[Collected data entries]
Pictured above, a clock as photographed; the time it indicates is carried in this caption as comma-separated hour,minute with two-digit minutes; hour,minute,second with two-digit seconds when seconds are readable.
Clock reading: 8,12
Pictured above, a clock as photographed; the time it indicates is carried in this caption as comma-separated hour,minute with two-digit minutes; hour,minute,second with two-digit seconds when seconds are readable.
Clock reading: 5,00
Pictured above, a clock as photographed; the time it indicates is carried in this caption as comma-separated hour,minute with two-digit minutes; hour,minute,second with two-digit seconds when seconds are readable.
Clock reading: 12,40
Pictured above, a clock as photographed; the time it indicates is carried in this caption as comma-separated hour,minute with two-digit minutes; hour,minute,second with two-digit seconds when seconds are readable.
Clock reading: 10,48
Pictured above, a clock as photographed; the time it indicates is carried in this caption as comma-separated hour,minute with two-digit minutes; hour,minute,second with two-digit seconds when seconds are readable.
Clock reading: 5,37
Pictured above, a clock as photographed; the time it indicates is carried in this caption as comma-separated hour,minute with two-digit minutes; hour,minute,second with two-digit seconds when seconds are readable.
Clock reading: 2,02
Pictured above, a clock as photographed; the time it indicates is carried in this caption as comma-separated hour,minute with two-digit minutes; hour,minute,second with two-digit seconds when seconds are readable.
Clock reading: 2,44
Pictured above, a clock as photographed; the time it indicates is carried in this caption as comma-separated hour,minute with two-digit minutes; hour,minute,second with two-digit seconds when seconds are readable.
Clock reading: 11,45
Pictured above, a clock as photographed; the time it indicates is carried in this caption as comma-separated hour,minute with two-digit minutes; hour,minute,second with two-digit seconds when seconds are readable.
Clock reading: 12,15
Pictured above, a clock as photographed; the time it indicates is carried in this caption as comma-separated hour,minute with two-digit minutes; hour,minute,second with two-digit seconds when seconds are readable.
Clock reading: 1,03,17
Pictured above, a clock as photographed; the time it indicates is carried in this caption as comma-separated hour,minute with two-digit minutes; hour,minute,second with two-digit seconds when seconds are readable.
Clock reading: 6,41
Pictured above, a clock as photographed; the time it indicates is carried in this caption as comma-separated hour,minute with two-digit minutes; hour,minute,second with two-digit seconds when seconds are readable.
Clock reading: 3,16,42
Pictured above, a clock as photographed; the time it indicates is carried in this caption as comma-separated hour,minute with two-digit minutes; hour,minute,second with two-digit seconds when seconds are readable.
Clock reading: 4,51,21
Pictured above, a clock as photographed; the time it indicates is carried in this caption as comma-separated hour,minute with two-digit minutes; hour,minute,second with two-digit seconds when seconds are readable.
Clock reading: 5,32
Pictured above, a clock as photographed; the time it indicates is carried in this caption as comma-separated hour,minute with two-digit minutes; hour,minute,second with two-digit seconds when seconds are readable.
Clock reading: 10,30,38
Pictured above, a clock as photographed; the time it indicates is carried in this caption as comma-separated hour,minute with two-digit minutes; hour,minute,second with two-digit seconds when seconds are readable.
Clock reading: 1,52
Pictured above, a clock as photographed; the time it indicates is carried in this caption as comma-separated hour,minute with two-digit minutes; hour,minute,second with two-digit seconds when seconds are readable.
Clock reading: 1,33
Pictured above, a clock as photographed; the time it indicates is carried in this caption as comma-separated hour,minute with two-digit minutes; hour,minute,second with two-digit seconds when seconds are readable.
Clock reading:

> _YOUR TASK_
Reproduce all of the material above, line for line, with no changes.

> _EXERCISE ANSWER_
Pictured above, a clock as photographed; the time it indicates is carried in this caption as comma-separated hour,minute with two-digit minutes; hour,minute,second with two-digit seconds when seconds are readable.
Clock reading: 8,12
Pictured above, a clock as photographed; the time it indicates is carried in this caption as comma-separated hour,minute with two-digit minutes; hour,minute,second with two-digit seconds when seconds are readable.
Clock reading: 5,00
Pictured above, a clock as photographed; the time it indicates is carried in this caption as comma-separated hour,minute with two-digit minutes; hour,minute,second with two-digit seconds when seconds are readable.
Clock reading: 12,40
Pictured above, a clock as photographed; the time it indicates is carried in this caption as comma-separated hour,minute with two-digit minutes; hour,minute,second with two-digit seconds when seconds are readable.
Clock reading: 10,48
Pictured above, a clock as photographed; the time it indicates is carried in this caption as comma-separated hour,minute with two-digit minutes; hour,minute,second with two-digit seconds when seconds are readable.
Clock reading: 5,37
Pictured above, a clock as photographed; the time it indicates is carried in this caption as comma-separated hour,minute with two-digit minutes; hour,minute,second with two-digit seconds when seconds are readable.
Clock reading: 2,02
Pictured above, a clock as photographed; the time it indicates is carried in this caption as comma-separated hour,minute with two-digit minutes; hour,minute,second with two-digit seconds when seconds are readable.
Clock reading: 2,44
Pictured above, a clock as photographed; the time it indicates is carried in this caption as comma-separated hour,minute with two-digit minutes; hour,minute,second with two-digit seconds when seconds are readable.
Clock reading: 11,45
Pictured above, a clock as photographed; the time it indicates is carried in this caption as comma-separated hour,minute with two-digit minutes; hour,minute,second with two-digit seconds when seconds are readable.
Clock reading: 12,15
Pictured above, a clock as photographed; the time it indicates is carried in this caption as comma-separated hour,minute with two-digit minutes; hour,minute,second with two-digit seconds when seconds are readable.
Clock reading: 1,03,17
Pictured above, a clock as photographed; the time it indicates is carried in this caption as comma-separated hour,minute with two-digit minutes; hour,minute,second with two-digit seconds when seconds are readable.
Clock reading: 6,41
Pictured above, a clock as photographed; the time it indicates is carried in this caption as comma-separated hour,minute with two-digit minutes; hour,minute,second with two-digit seconds when seconds are readable.
Clock reading: 3,16,42
Pictured above, a clock as photographed; the time it indicates is carried in this caption as comma-separated hour,minute with two-digit minutes; hour,minute,second with two-digit seconds when seconds are readable.
Clock reading: 4,51,21
Pictured above, a clock as photographed; the time it indicates is carried in this caption as comma-separated hour,minute with two-digit minutes; hour,minute,second with two-digit seconds when seconds are readable.
Clock reading: 5,32
Pictured above, a clock as photographed; the time it indicates is carried in this caption as comma-separated hour,minute with two-digit minutes; hour,minute,second with two-digit seconds when seconds are readable.
Clock reading: 10,30,38
Pictured above, a clock as photographed; the time it indicates is carried in this caption as comma-separated hour,minute with two-digit minutes; hour,minute,second with two-digit seconds when seconds are readable.
Clock reading: 1,52
Pictured above, a clock as photographed; the time it indicates is carried in this caption as comma-separated hour,minute with two-digit minutes; hour,minute,second with two-digit seconds when seconds are readable.
Clock reading: 1,33
Pictured above, a clock as photographed; the time it indicates is carried in this caption as comma-separated hour,minute with two-digit minutes; hour,minute,second with two-digit seconds when seconds are readable.
Clock reading:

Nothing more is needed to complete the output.